[Goal of the exercise] Reproduce every line of the records below character for character, keeping the original line breaks.

[Dataset entries]
--------------------
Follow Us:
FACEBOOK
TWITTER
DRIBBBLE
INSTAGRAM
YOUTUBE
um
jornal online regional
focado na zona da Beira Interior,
--------------------
[Task solution]
Follow Us:
FACEBOOK
TWITTER
DRIBBBLE
INSTAGRAM
YOUTUBE
um
jornal online regional
focado na zona da Beira Interior,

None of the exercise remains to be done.